— Task prompt —
Look at each line of the records and count those with "Leader" in them. Please answer with the count alone.

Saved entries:
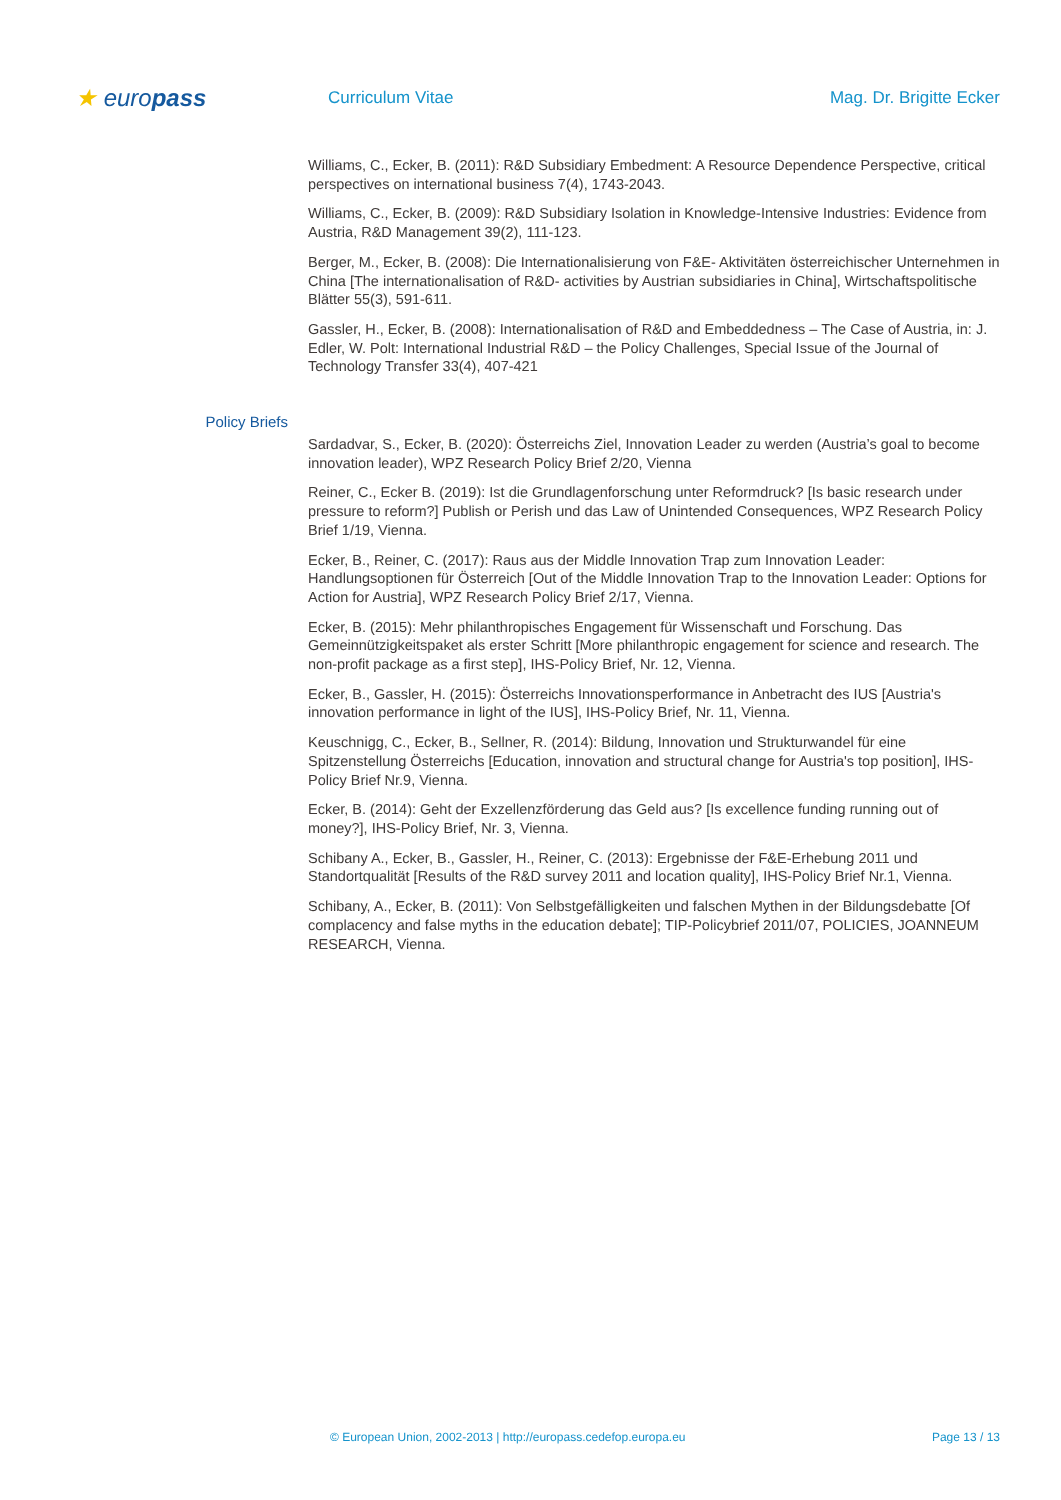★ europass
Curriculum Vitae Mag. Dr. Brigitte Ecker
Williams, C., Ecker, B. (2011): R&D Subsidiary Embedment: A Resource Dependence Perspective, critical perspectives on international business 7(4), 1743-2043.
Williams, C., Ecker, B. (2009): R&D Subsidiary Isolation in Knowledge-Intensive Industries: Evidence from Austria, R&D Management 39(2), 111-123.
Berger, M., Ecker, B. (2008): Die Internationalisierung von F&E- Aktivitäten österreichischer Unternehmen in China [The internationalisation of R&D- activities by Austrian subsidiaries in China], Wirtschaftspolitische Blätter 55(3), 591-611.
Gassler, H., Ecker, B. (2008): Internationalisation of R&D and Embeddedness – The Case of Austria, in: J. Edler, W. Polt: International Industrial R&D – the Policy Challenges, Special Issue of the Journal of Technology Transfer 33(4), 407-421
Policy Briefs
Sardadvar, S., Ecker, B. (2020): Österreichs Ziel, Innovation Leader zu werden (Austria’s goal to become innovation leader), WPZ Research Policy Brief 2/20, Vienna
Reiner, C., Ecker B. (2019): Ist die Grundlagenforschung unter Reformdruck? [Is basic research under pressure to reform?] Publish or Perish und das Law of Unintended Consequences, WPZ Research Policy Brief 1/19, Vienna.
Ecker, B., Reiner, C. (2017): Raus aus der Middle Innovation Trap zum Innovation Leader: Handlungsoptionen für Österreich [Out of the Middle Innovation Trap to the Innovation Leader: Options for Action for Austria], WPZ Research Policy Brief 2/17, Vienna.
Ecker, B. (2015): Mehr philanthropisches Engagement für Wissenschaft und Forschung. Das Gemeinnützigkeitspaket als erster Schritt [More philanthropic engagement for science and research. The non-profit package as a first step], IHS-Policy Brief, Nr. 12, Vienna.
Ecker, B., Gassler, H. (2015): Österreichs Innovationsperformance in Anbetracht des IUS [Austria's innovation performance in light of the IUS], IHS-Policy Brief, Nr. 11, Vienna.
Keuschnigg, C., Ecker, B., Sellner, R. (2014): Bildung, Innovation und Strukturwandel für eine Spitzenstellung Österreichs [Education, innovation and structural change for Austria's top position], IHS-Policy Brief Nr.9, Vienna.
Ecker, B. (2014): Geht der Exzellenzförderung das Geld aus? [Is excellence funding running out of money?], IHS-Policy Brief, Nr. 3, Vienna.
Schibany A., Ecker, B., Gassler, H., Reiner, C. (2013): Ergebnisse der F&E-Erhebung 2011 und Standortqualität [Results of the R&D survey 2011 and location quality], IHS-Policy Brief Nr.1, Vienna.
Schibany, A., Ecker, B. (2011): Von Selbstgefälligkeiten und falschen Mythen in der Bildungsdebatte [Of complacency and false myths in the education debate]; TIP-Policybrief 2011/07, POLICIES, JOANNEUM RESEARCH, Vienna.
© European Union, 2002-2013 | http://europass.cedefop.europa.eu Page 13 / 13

— Task response —
2